# [MATERIAL FOR THE TASK]
/---

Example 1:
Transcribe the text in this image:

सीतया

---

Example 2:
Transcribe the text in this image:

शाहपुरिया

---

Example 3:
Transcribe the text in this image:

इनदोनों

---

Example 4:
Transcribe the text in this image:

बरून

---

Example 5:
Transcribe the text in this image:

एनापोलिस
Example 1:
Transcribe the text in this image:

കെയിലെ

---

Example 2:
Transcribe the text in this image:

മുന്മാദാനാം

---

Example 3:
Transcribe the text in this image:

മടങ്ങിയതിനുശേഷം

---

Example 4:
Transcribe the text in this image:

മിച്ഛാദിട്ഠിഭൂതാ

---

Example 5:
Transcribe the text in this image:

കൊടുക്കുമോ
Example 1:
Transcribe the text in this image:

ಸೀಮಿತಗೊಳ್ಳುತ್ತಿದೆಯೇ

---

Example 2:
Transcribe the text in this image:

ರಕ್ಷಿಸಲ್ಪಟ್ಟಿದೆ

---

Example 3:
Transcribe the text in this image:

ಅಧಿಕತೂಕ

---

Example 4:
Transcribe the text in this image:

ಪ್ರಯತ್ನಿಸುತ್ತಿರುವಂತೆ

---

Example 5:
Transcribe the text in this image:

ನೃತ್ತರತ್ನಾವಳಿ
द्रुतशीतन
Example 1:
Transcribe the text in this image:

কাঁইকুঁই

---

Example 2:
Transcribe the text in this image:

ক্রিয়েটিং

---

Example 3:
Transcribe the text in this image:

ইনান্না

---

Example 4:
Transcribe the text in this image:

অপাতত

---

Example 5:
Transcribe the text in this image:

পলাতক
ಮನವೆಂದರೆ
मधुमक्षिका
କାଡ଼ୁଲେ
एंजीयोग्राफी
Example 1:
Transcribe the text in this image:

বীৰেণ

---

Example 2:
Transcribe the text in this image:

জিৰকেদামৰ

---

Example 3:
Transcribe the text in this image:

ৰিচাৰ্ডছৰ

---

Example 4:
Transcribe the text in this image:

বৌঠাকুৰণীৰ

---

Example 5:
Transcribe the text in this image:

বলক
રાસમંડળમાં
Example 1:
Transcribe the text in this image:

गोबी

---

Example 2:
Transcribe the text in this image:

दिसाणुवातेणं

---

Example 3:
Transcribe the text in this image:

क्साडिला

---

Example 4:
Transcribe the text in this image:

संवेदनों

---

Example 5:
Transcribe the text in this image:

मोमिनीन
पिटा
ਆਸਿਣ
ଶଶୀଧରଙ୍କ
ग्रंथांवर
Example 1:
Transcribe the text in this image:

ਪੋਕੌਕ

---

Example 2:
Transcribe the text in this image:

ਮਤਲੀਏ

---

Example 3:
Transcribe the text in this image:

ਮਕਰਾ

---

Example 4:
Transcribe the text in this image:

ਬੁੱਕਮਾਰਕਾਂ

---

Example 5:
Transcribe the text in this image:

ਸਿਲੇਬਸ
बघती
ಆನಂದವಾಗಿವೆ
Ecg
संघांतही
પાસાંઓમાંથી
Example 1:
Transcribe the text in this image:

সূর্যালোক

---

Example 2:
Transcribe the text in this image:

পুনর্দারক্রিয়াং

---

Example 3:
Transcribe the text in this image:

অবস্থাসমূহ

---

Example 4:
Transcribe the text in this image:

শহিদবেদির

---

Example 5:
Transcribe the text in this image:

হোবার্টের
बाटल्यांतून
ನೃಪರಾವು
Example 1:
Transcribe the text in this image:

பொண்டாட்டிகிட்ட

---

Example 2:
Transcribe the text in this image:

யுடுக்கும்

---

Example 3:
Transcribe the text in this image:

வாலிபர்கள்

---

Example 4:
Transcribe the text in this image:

\---

# [INSTRUCTIONS FOR THE TASK]
The answer should be the full set of records, reproduced exactly.

# [RESPONSE]
Example 1:
Transcribe the text in this image:

सीतया

---

Example 2:
Transcribe the text in this image:

शाहपुरिया

---

Example 3:
Transcribe the text in this image:

इनदोनों

---

Example 4:
Transcribe the text in this image:

बरून

---

Example 5:
Transcribe the text in this image:

एनापोलिस
Example 1:
Transcribe the text in this image:

കെയിലെ

---

Example 2:
Transcribe the text in this image:

മുന്മാദാനാം

---

Example 3:
Transcribe the text in this image:

മടങ്ങിയതിനുശേഷം

---

Example 4:
Transcribe the text in this image:

മിച്ഛാദിട്ഠിഭൂതാ

---

Example 5:
Transcribe the text in this image:

കൊടുക്കുമോ
Example 1:
Transcribe the text in this image:

ಸೀಮಿತಗೊಳ್ಳುತ್ತಿದೆಯೇ

---

Example 2:
Transcribe the text in this image:

ರಕ್ಷಿಸಲ್ಪಟ್ಟಿದೆ

---

Example 3:
Transcribe the text in this image:

ಅಧಿಕತೂಕ

---

Example 4:
Transcribe the text in this image:

ಪ್ರಯತ್ನಿಸುತ್ತಿರುವಂತೆ

---

Example 5:
Transcribe the text in this image:

ನೃತ್ತರತ್ನಾವಳಿ
द्रुतशीतन
Example 1:
Transcribe the text in this image:

কাঁইকুঁই

---

Example 2:
Transcribe the text in this image:

ক্রিয়েটিং

---

Example 3:
Transcribe the text in this image:

ইনান্না

---

Example 4:
Transcribe the text in this image:

অপাতত

---

Example 5:
Transcribe the text in this image:

পলাতক
ಮನವೆಂದರೆ
मधुमक्षिका
କାଡ଼ୁଲେ
एंजीयोग्राफी
Example 1:
Transcribe the text in this image:

বীৰেণ

---

Example 2:
Transcribe the text in this image:

জিৰকেদামৰ

---

Example 3:
Transcribe the text in this image:

ৰিচাৰ্ডছৰ

---

Example 4:
Transcribe the text in this image:

বৌঠাকুৰণীৰ

---

Example 5:
Transcribe the text in this image:

বলক
રાસમંડળમાં
Example 1:
Transcribe the text in this image:

गोबी

---

Example 2:
Transcribe the text in this image:

दिसाणुवातेणं

---

Example 3:
Transcribe the text in this image:

क्साडिला

---

Example 4:
Transcribe the text in this image:

संवेदनों

---

Example 5:
Transcribe the text in this image:

मोमिनीन
पिटा
ਆਸਿਣ
ଶଶୀଧରଙ୍କ
ग्रंथांवर
Example 1:
Transcribe the text in this image:

ਪੋਕੌਕ

---

Example 2:
Transcribe the text in this image:

ਮਤਲੀਏ

---

Example 3:
Transcribe the text in this image:

ਮਕਰਾ

---

Example 4:
Transcribe the text in this image:

ਬੁੱਕਮਾਰਕਾਂ

---

Example 5:
Transcribe the text in this image:

ਸਿਲੇਬਸ
बघती
ಆನಂದವಾಗಿವೆ
Ecg
संघांतही
પાસાંઓમાંથી
Example 1:
Transcribe the text in this image:

সূর্যালোক

---

Example 2:
Transcribe the text in this image:

পুনর্দারক্রিয়াং

---

Example 3:
Transcribe the text in this image:

অবস্থাসমূহ

---

Example 4:
Transcribe the text in this image:

শহিদবেদির

---

Example 5:
Transcribe the text in this image:

হোবার্টের
बाटल्यांतून
ನೃಪರಾವು
Example 1:
Transcribe the text in this image:

பொண்டாட்டிகிட்ட

---

Example 2:
Transcribe the text in this image:

யுடுக்கும்

---

Example 3:
Transcribe the text in this image:

வாலிபர்கள்

---

Example 4:
Transcribe the text in this image:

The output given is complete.